Excerpted data —
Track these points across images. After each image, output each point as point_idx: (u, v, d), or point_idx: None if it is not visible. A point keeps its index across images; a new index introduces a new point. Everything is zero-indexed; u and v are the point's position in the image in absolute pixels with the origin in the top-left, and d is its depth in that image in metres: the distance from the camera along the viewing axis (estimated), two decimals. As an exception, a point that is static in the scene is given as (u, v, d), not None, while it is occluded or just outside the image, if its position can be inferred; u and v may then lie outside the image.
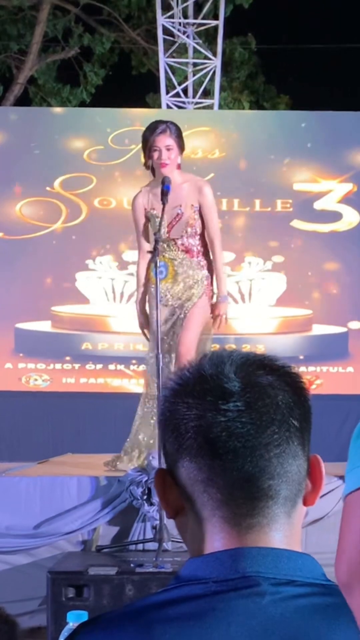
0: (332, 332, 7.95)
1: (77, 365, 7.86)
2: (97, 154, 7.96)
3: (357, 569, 0.71)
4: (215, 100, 9.57)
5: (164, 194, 4.10)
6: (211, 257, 4.40)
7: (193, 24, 9.68)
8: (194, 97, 9.61)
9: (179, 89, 9.49)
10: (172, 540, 3.70)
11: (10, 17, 11.32)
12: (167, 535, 3.68)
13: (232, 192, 7.77)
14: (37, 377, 7.84)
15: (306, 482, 0.94)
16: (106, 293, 7.88)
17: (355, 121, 8.11)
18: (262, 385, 0.92)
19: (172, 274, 4.32)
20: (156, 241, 3.99)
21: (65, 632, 1.61)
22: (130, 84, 11.56)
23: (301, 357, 7.77)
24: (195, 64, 9.74)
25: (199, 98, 9.59)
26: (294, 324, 8.02)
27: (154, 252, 3.95)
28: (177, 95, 9.50)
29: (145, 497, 3.83)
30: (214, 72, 9.55)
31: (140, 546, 3.87)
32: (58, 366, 7.84)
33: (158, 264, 4.06)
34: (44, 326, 7.90)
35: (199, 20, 9.69)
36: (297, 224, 7.96)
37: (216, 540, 0.90)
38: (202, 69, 9.67)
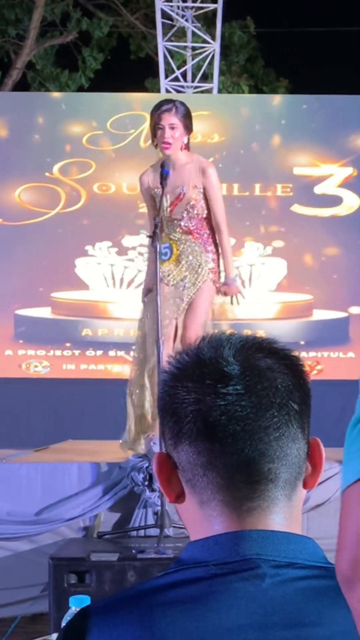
0: (333, 317, 7.94)
1: (77, 352, 7.86)
2: (96, 139, 7.93)
3: None
4: (215, 85, 9.53)
5: (163, 178, 4.07)
6: (217, 241, 4.34)
7: (192, 8, 9.62)
8: (192, 81, 9.56)
9: (177, 73, 9.45)
10: (174, 526, 3.70)
11: (8, 1, 11.25)
12: (168, 521, 3.68)
13: (232, 177, 7.74)
14: (37, 363, 7.84)
15: (306, 465, 0.94)
16: (106, 279, 7.87)
17: (355, 105, 8.07)
18: (261, 369, 0.91)
19: (176, 255, 4.30)
20: (155, 226, 3.95)
21: (67, 617, 1.62)
22: (128, 69, 11.51)
23: (302, 343, 7.76)
24: (194, 48, 9.69)
25: (198, 82, 9.55)
26: (294, 309, 8.01)
27: (154, 237, 3.93)
28: (176, 79, 9.46)
29: (146, 483, 3.83)
30: (213, 56, 9.50)
31: (141, 532, 3.86)
32: (58, 352, 7.84)
33: (162, 246, 4.05)
34: (44, 312, 7.90)
35: (197, 4, 9.62)
36: (297, 208, 7.93)
37: (216, 523, 0.90)
38: (201, 53, 9.62)
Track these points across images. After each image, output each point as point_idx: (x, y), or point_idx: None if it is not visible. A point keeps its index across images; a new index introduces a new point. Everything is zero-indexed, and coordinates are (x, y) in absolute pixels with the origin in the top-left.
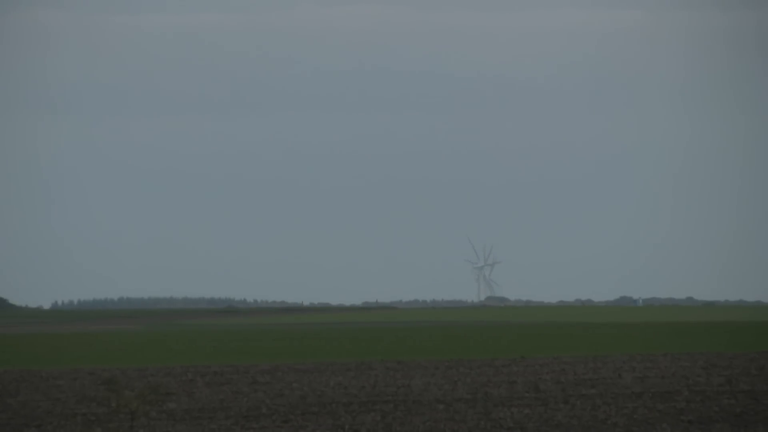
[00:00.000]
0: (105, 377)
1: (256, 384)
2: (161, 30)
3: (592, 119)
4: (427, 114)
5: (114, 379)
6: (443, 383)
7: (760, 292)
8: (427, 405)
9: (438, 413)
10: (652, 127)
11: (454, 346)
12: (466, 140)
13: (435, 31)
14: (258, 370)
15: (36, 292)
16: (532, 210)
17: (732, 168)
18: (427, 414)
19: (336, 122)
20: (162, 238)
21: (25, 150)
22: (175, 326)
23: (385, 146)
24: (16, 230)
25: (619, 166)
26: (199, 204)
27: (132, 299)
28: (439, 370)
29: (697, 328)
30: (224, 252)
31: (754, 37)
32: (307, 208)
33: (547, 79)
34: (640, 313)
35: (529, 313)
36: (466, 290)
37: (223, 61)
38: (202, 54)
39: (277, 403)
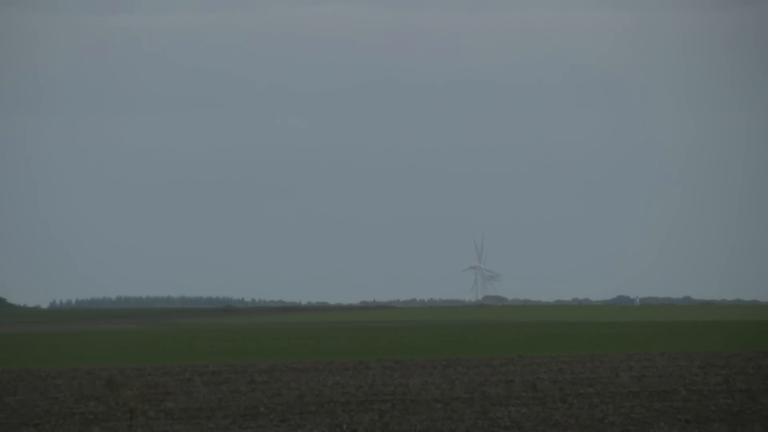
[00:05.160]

Exercise instructions — Copy the listing above in full and exactly, but omit each picture that it holds.

Finished exercise —
Track these points across images. After each image, output each point as point_idx: (u, v, d), or point_idx: None if it is not visible. A point keeps its index across images; a new index introduces a new point. Everything is zero-indexed; u and v are the point's position in the image in absolute pixels with the origin in the top-left, and d is its depth in that image in metres: the distance from the camera along the viewing axis (estimated), two decimals. As an exception, a point that is static in the scene is given as (u, v, d), not None, while it is occluded or just outside the image, if its position can be inferred; u and v may then lie outside the image.
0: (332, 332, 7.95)
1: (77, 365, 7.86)
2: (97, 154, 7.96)
3: (357, 569, 0.71)
4: (215, 100, 9.57)
5: (164, 194, 4.10)
6: (211, 257, 4.40)
7: (193, 24, 9.68)
8: (194, 97, 9.61)
9: (179, 89, 9.49)
10: (172, 540, 3.70)
11: (10, 17, 11.32)
12: (167, 535, 3.68)
13: (232, 192, 7.77)
14: (37, 377, 7.84)
15: (306, 482, 0.94)
16: (106, 293, 7.88)
17: (355, 121, 8.11)
18: (262, 385, 0.92)
19: (172, 274, 4.32)
20: (156, 241, 3.99)
21: (65, 632, 1.61)
22: (130, 84, 11.56)
23: (301, 357, 7.77)
24: (195, 64, 9.74)
25: (199, 98, 9.59)
26: (294, 324, 8.02)
27: (154, 252, 3.95)
28: (177, 95, 9.50)
29: (145, 497, 3.83)
30: (214, 72, 9.55)
31: (140, 546, 3.87)
32: (58, 366, 7.84)
33: (158, 264, 4.06)
34: (44, 326, 7.90)
35: (199, 20, 9.69)
36: (297, 224, 7.96)
37: (216, 540, 0.90)
38: (202, 69, 9.67)
0: (333, 317, 7.94)
1: (77, 352, 7.86)
2: (96, 139, 7.93)
3: None
4: (215, 85, 9.53)
5: (163, 178, 4.07)
6: (217, 241, 4.34)
7: (192, 8, 9.62)
8: (192, 81, 9.56)
9: (177, 73, 9.45)
10: (174, 526, 3.70)
11: (8, 1, 11.25)
12: (168, 521, 3.68)
13: (232, 177, 7.74)
14: (37, 363, 7.84)
15: (306, 465, 0.94)
16: (106, 279, 7.87)
17: (355, 105, 8.07)
18: (261, 369, 0.91)
19: (176, 255, 4.30)
20: (155, 226, 3.95)
21: (67, 617, 1.62)
22: (128, 69, 11.51)
23: (302, 343, 7.76)
24: (194, 48, 9.69)
25: (198, 82, 9.55)
26: (294, 309, 8.01)
27: (154, 237, 3.93)
28: (176, 79, 9.46)
29: (146, 483, 3.83)
30: (213, 56, 9.50)
31: (141, 532, 3.86)
32: (58, 352, 7.84)
33: (162, 246, 4.05)
34: (44, 312, 7.90)
35: (197, 4, 9.62)
36: (297, 208, 7.93)
37: (216, 523, 0.90)
38: (201, 53, 9.62)
Track these points across images. After each image, output each point as point_idx: (x, y), or point_idx: None if it is not visible. A point keeps its index across images; a new index introduces a new point. Everything is zero-indexed, and coordinates are (x, y) in absolute pixels with the origin in the top-left.
[00:00.000]
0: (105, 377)
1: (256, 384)
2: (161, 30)
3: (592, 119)
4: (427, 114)
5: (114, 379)
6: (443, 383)
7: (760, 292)
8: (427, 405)
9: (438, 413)
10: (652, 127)
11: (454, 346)
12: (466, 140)
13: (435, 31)
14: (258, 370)
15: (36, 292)
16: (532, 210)
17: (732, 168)
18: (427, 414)
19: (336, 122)
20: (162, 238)
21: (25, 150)
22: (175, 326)
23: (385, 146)
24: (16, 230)
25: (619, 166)
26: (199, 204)
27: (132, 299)
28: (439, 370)
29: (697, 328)
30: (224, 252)
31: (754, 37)
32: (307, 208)
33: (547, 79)
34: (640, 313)
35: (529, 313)
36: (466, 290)
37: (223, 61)
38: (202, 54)
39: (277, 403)
[00:05.160]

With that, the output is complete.